The Challenge of Crime: Rethinking Our Response by Henry Ruth and Kevin R. Reitz Harvard Univ. Press, 2003 ![]() When Prisoners Come Home: Parole and Prisoner Reentry (Studies in Crime and Public Policy) by Joan Petersillia Oxford Univ. Press, 2003 |
Last year, the United States marked an inauspicious milestone. The Department of Justice announced that as of June 2002, for the first time ever, two million of its citizens were behind bars. One of every 142 Americans was in prison or jail, one of the highest rates in the world.1 One in 37 is or has been incarcerated, including one in three African American males.2
The two-million mark could have been hailed as an achievement. President Gerald Ford all but set the goal of the past three decades of crime fighting in a 1975 address to Yale Law School. Since violent crime was caused by a "relatively few persistent criminals," the solution was simply to "get them off the streets," to "separate the law-breakers from the law-abiding society."3 Ford was complaining specifically about plea-bargain-happy prosecutors at a time when the nation's inmate population was less than half a million. But then and since, the call to "get tough on crime" has dominated political rhetoric. Now that we have incarcerated two million offenders, we should be feeling much more secure.
Yet even among many who believe that tougher enforcement and sentencing have been good for the nation on balance, the staggering size of the prison population has begun to raise some unsettling questions. Ten years after violent crime began to drop steadily, are we actually filling prisons faster at a time when there are fewer criminals to fill them with? And is violence really the reason many of them are locked up? As counterintuitive as it seems, it turns out to be difficult to demonstrate a relationship between incarceration rates and crime rates. Over the last three decades, rates of homicide and rape rose and fell like tides, with no clear causal relationship to the steady, nearly sixfold rise in the inmate population (and the corresponding surge in prison construction).4
In The Challenge of Crime, drawing on the work of criminologist Frank Zimring, Henry Ruth and Kevin Reitz argue that the incarceration boom should be seen in roughly three phases. In the 1970s, Ruth and Reitz contend, more "marginal" felons (such as auto thieves) were sentenced rather than put on probation, as Ford wished. In the 1980s, prisons swelled in response to a new commitment to the war on drugs; ten times more drug offenders were in prison in 1996 than in 1980. Then, in the 1990s, a wave of reform-minded crime laws mandated longer sentences, allowing fewer inmates to vacate cells for new arrivals.
Moreover, Ruth and Reitz find that violent crime—the kind that most strongly inspires the get-tough rhetoric, as opposed to property, drug, and public order violations—cannot satisfactorily account for the prison boom. They cite a Department of Justice statistician who found that only one third of prison growth in the 1980s, and less than one half in the 1990s, was attributable to violent crime.
Even John DiIulio, Jr., the widely influential political scientist who helped to popularize the concept of "superpredators"—and who had previously justified prison building with the erroneous assumption that "virtually all prisoners are violent or repeat offenders"—relented and declared in a 1999 Wall Street Journal op-ed that reaching the two-million inmate mark (then rapidly approaching) should lead policymakers to change course. "The nation has 'maxed out' on the public-safety value of incarceration," DiIulio wrote, adding that we should be "aiming for zero prison growth."5 Now the question is posed by liberals and conservatives alike: will we be any better off at three million? And how will we afford it?
+--
=== Your instructions ===
Say whether each of these statements agrees with the text on crime and prisons, answering yes or no and quoting the words of the text that decide it. (a) The Department of Justice reported that two million Americans were behind bars as of June 2002. (b) Ruth and Reitz find that violent crime explains most of the growth in prisons. (c) In 1996 there were ten times as many drug offenders in prison as in 1980.

=== Excerpted records ===
+--
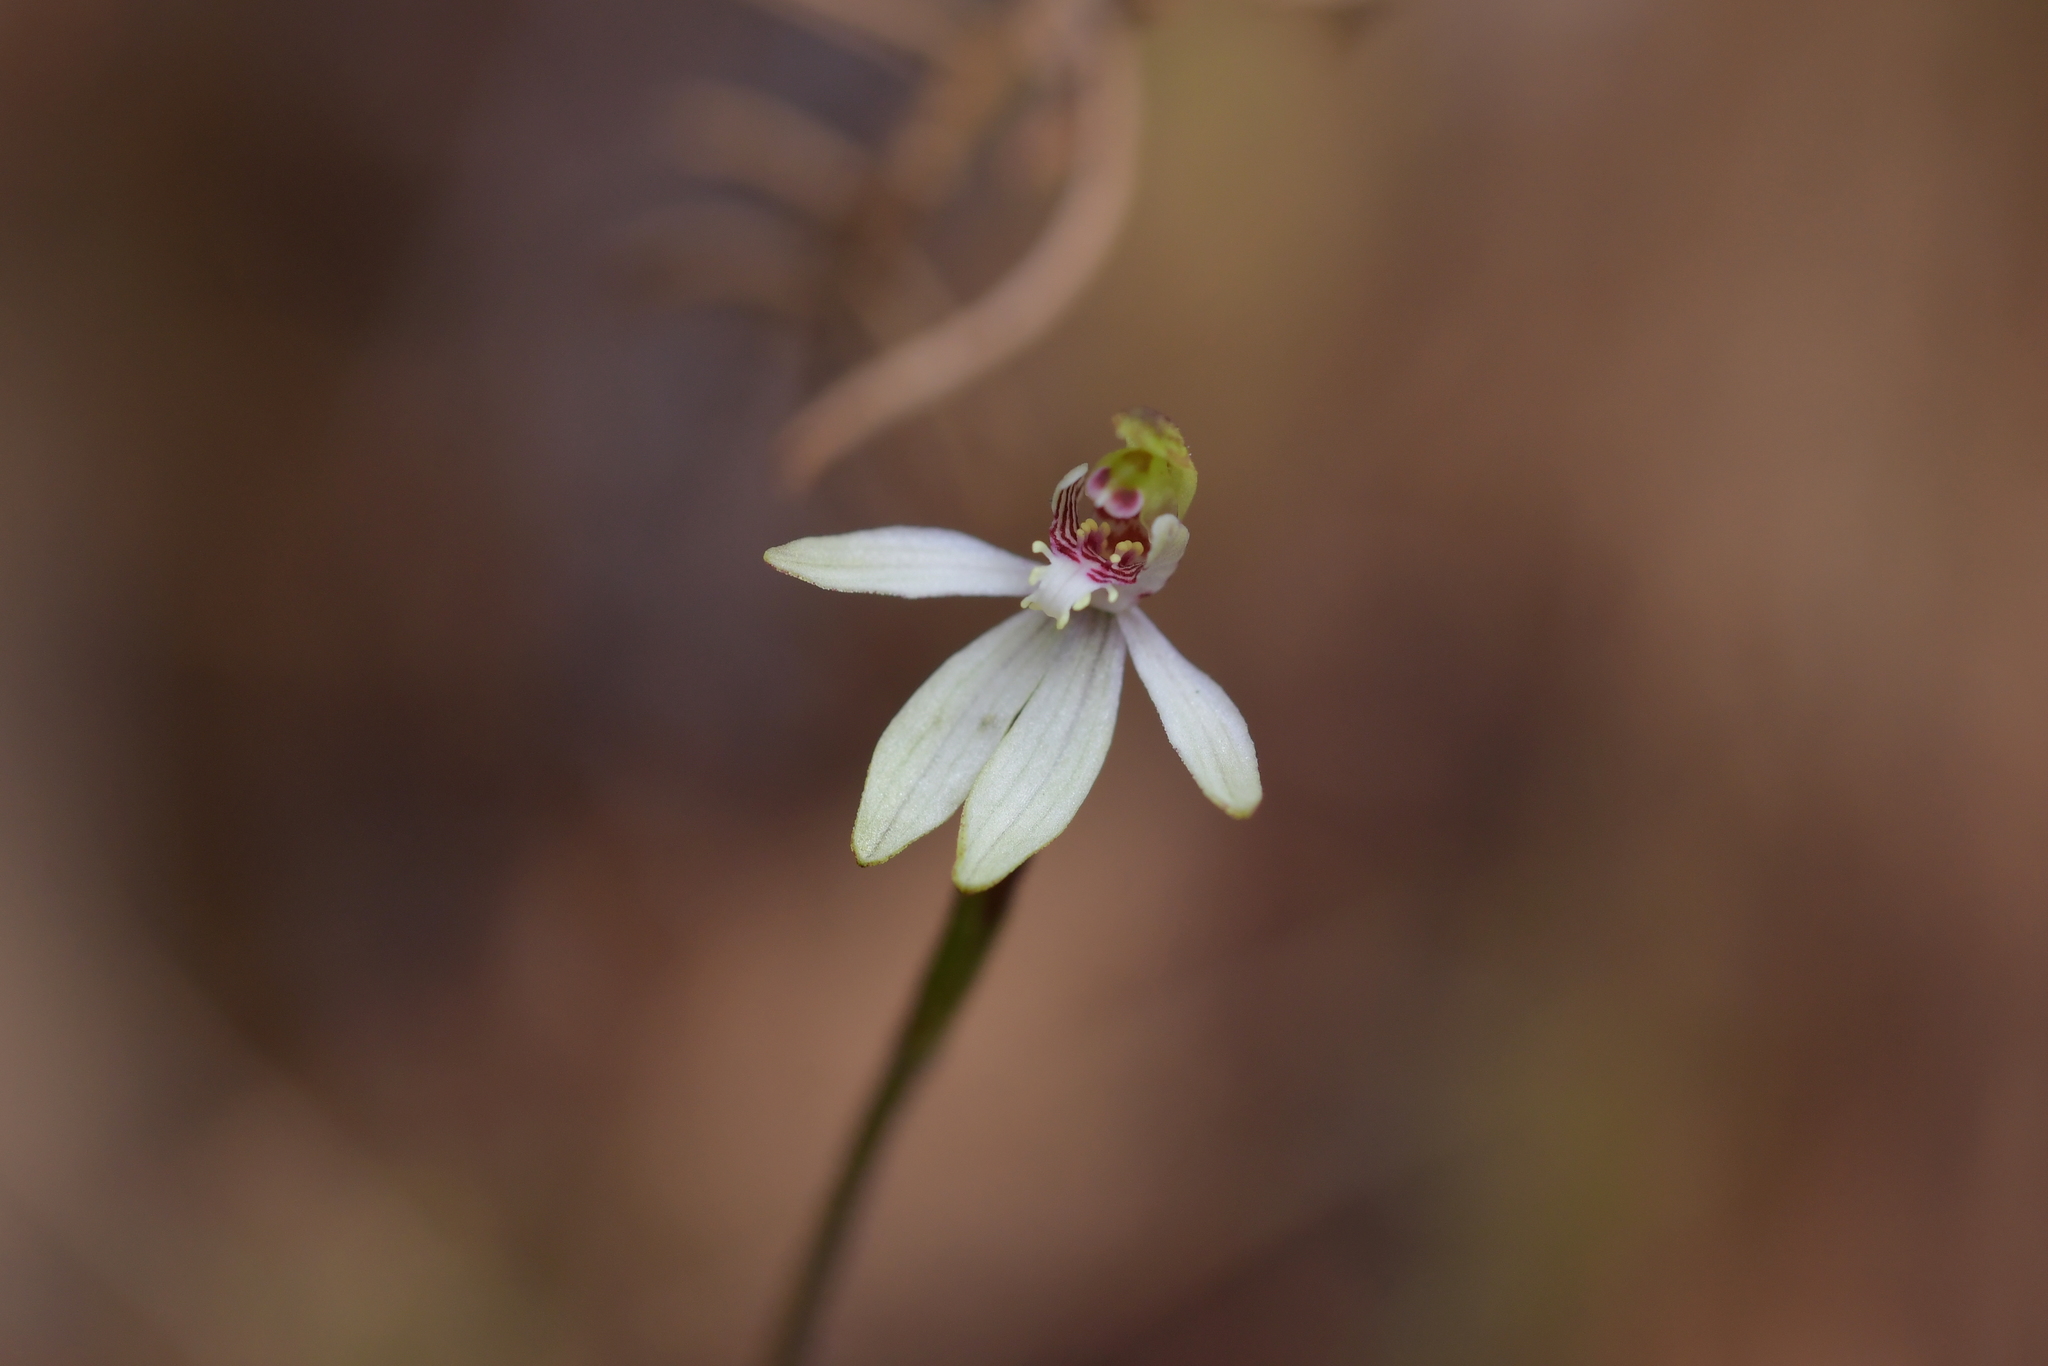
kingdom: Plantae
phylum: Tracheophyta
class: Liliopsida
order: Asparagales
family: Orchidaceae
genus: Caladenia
+--
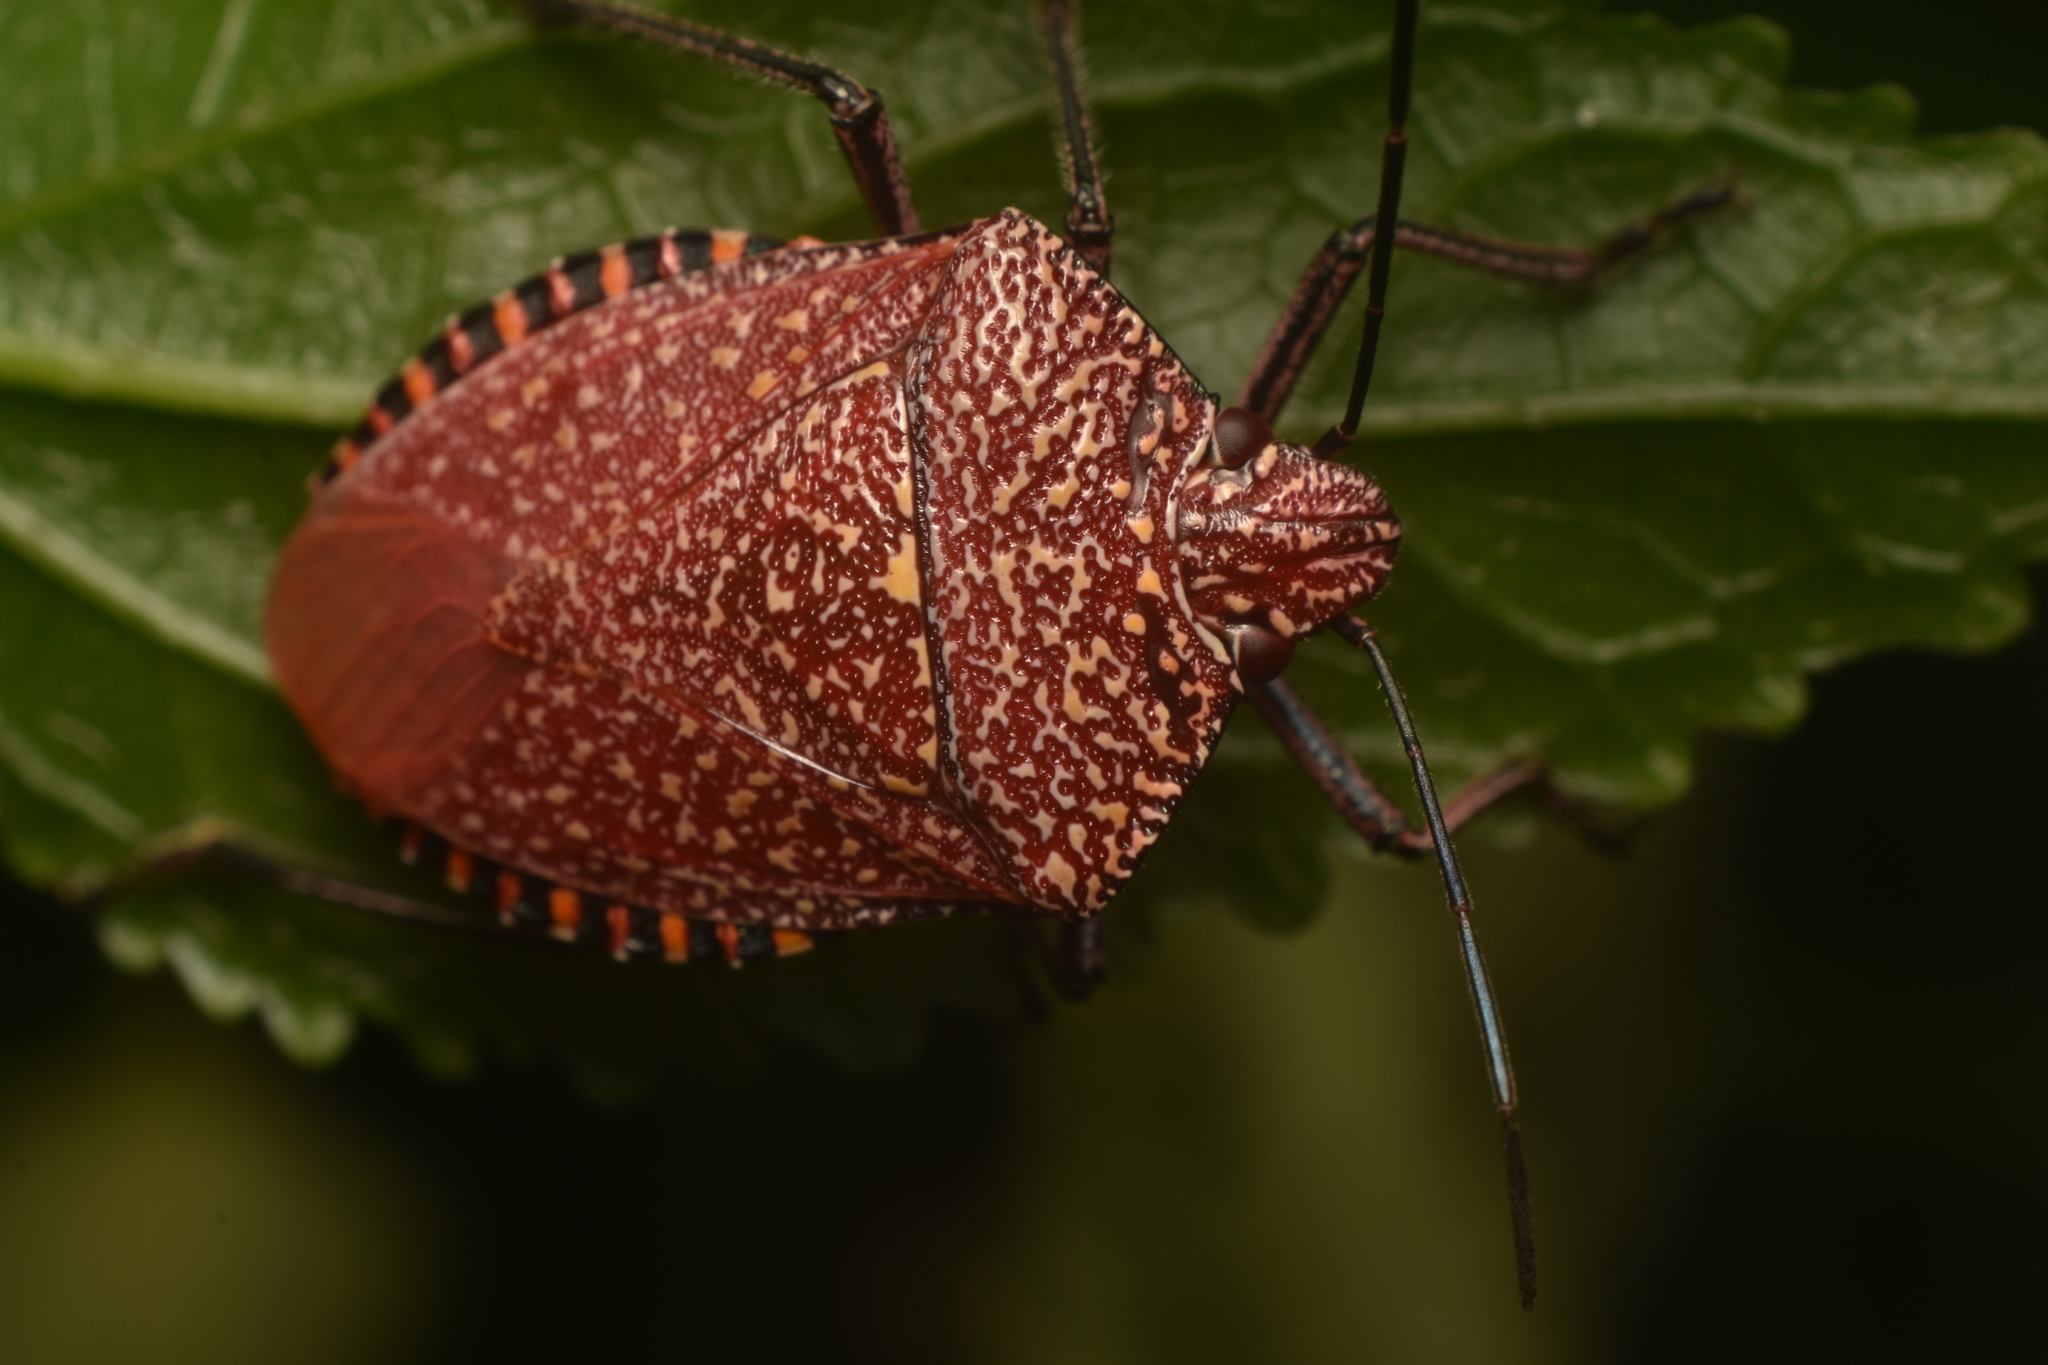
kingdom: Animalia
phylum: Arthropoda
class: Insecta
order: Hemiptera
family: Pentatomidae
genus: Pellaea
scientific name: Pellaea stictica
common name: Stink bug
+--
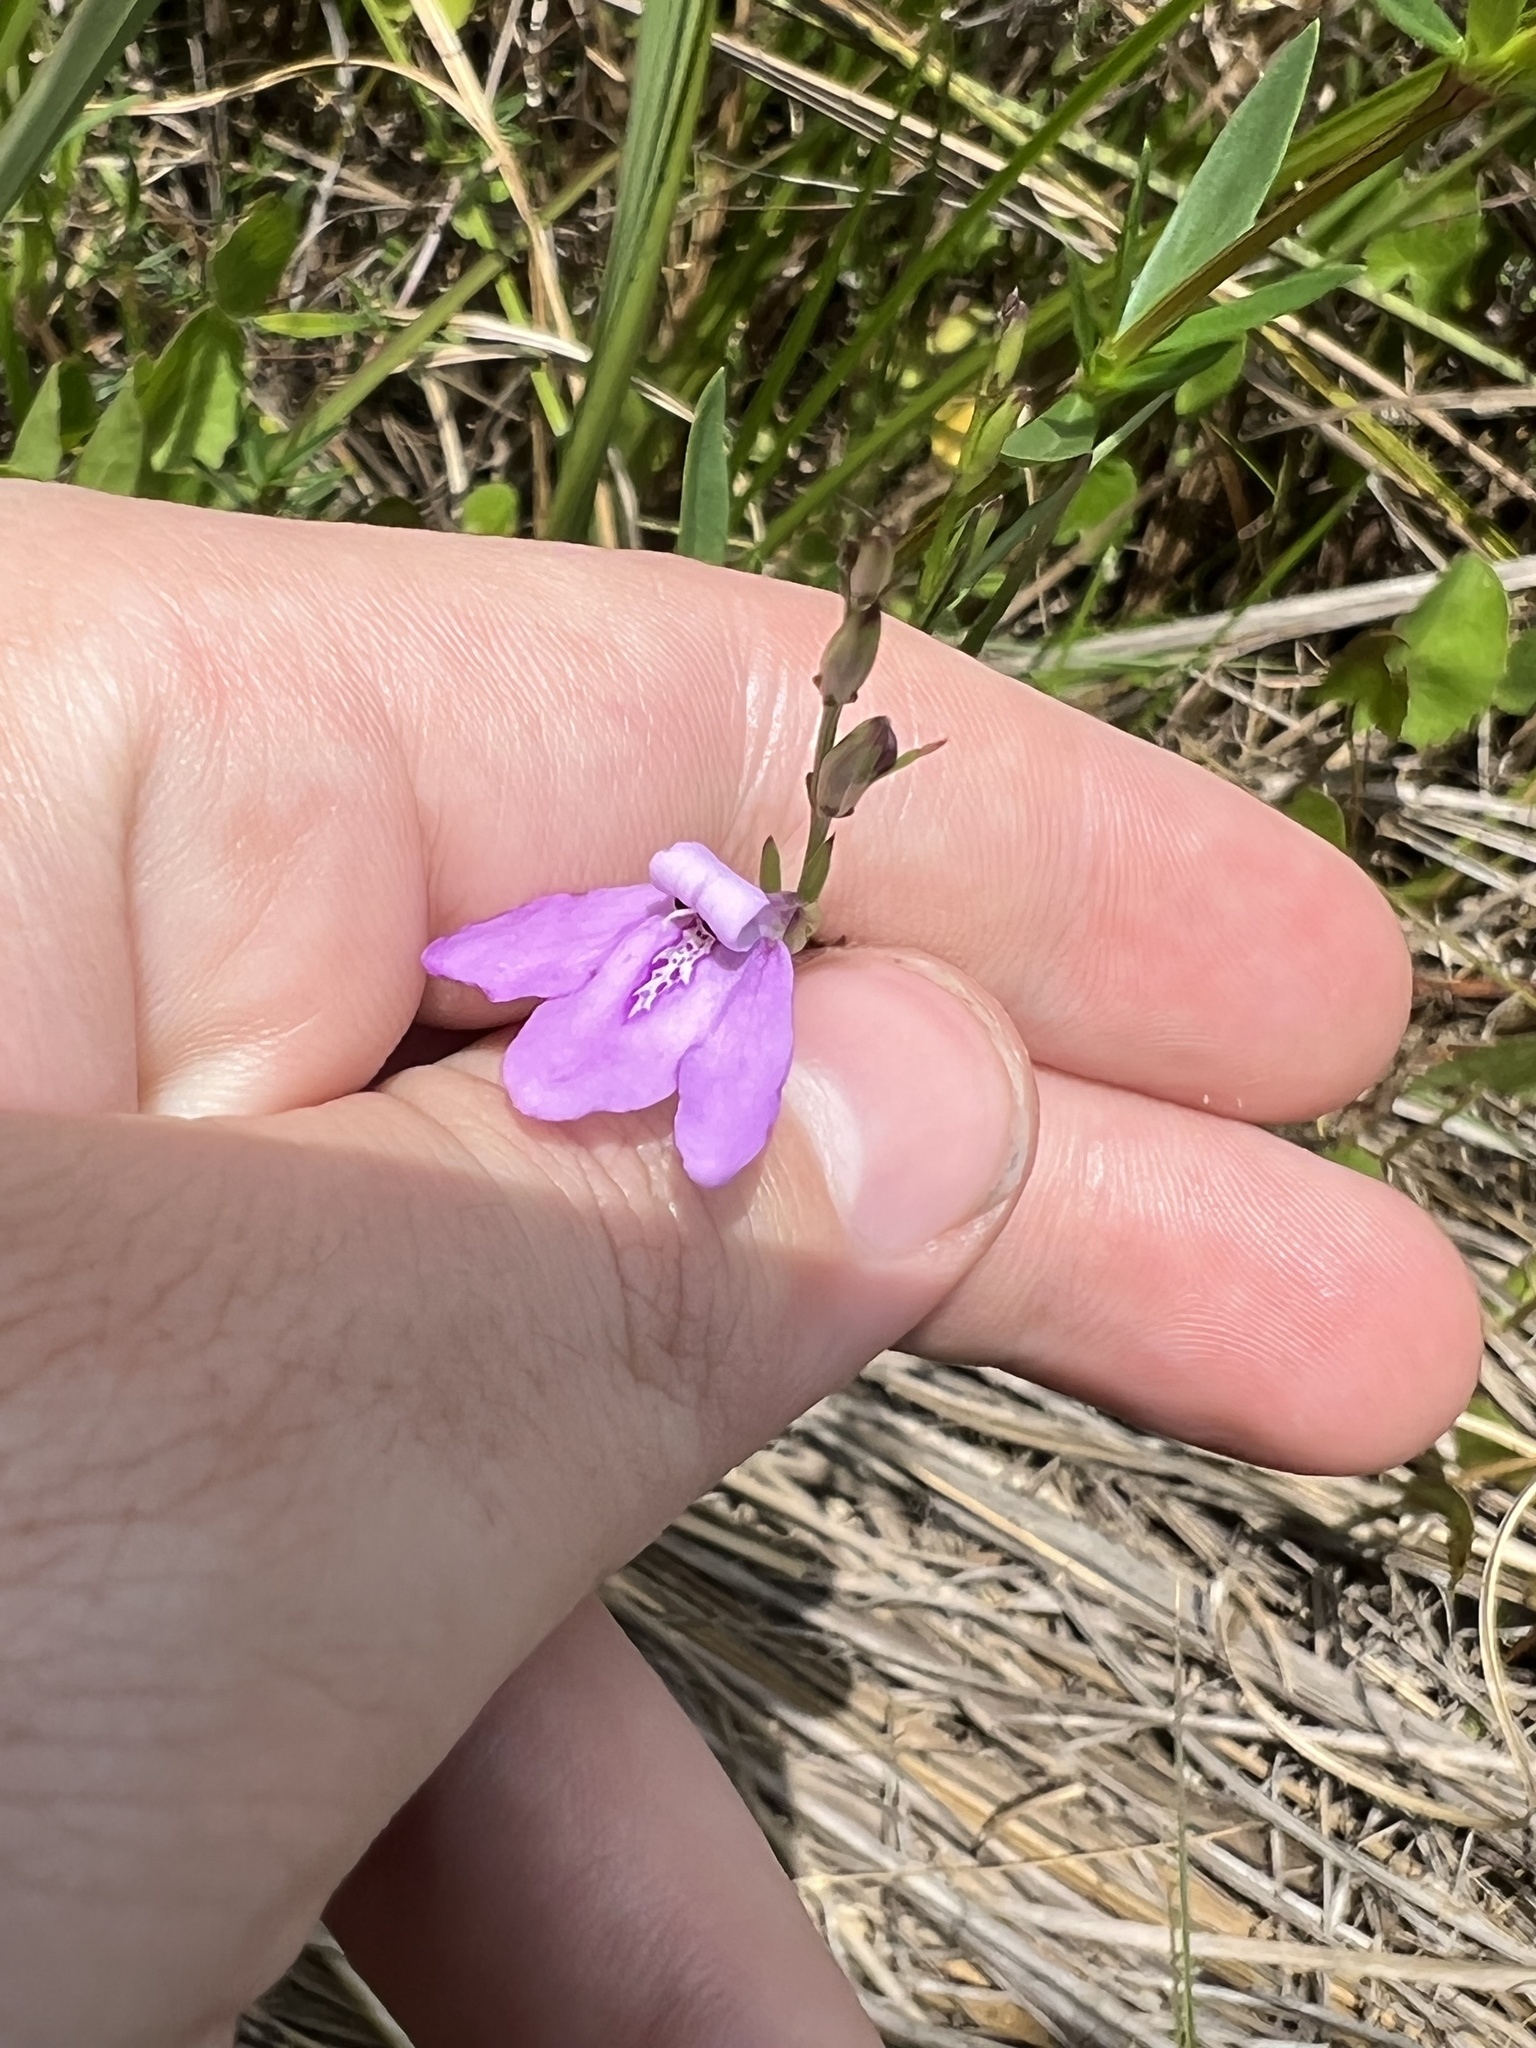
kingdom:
+--
=== Answer to this problem ===
(a) Yes: "The Department of Justice announced that as of June 2002, for the first time ever, two million of its citizens were behind bars."
(b) No: "violent crime—the kind that most strongly inspires the get-tough rhetoric, as opposed to property, drug, and public order violations—cannot satisfactorily account for the prison boom."
(c) Yes: "ten times more drug offenders were in prison in 1996 than in 1980."